“I Feel Light Headed, Funky”: The Hunger Strike at Tacoma’s Immigrant Detention Center Continues
A group of about 50 activists gathered outside the Northwest Detention Center in Tacoma on Tuesday night. From the sidewalk outside the prison’s gates, the demonstrators—wives, children, partners, and strangers—rallied in support of those inside.
About 415 detainees at NWDC, mostly undocumented immigrants picked up by Immigration Customs and Enforcement (ICE), had stopped eating to protest conditions at the facility, according to community organizers in touch with people participating in the hunger strike. It was day two without food.
The strike, which began on April 10, also came with a list of demands, including more nutritional food served in the cafeteria, reasonable commissary prices, speedier court proceedings, prompter medical care, and higher pay for prison labor. Demonstrators planned to camp outside the prison overnight.
“Nobody goes on a hunger strike because it’s fun, because they have nothing to do, or to call attention to themselves,” said Maru Mora Villalpando, an organizer for NWDC Resistance, told me during the rally.

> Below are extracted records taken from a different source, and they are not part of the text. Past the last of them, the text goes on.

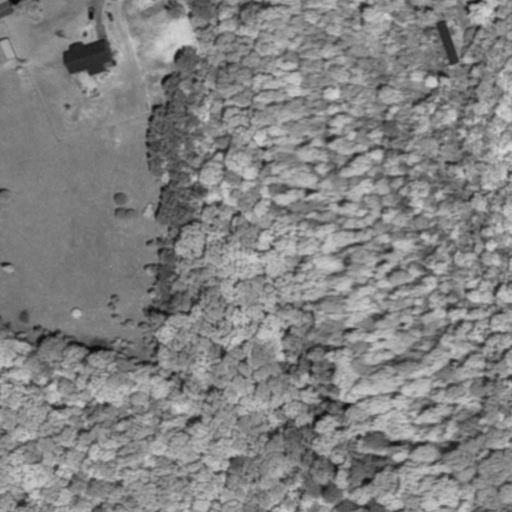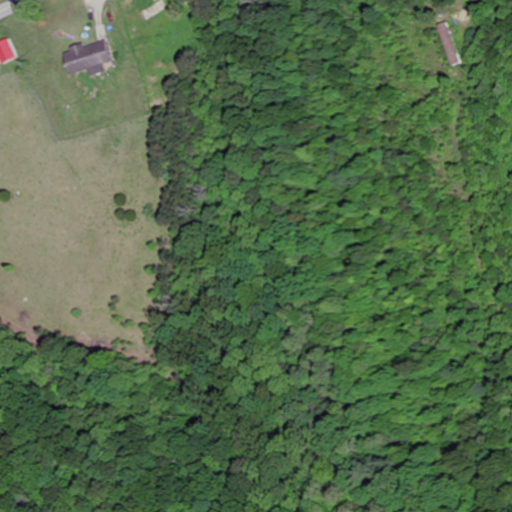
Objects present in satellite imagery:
road: (13, 6)
building: (92, 59)
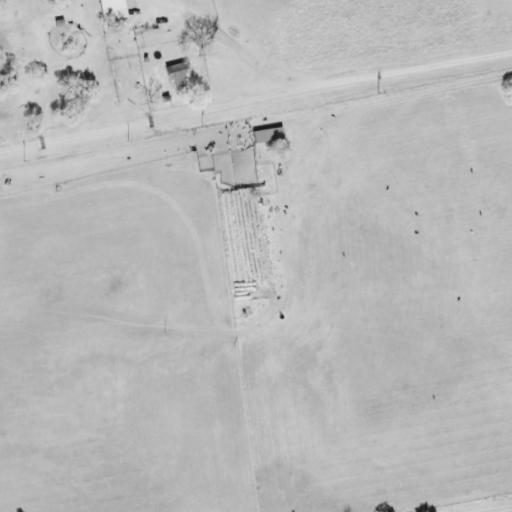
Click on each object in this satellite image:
building: (108, 9)
road: (342, 126)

The strike couldn’t be more timely. It comes as the Trump administration moves to loosen regulations on immigration detention centers, including regulations on medical care, suicide prevention and solitary confinement.
Villalpando said she wasn’t sure how long the hunger strike would last, but she was getting word via e-mails and phone calls from within the prison that more people were joining the effort.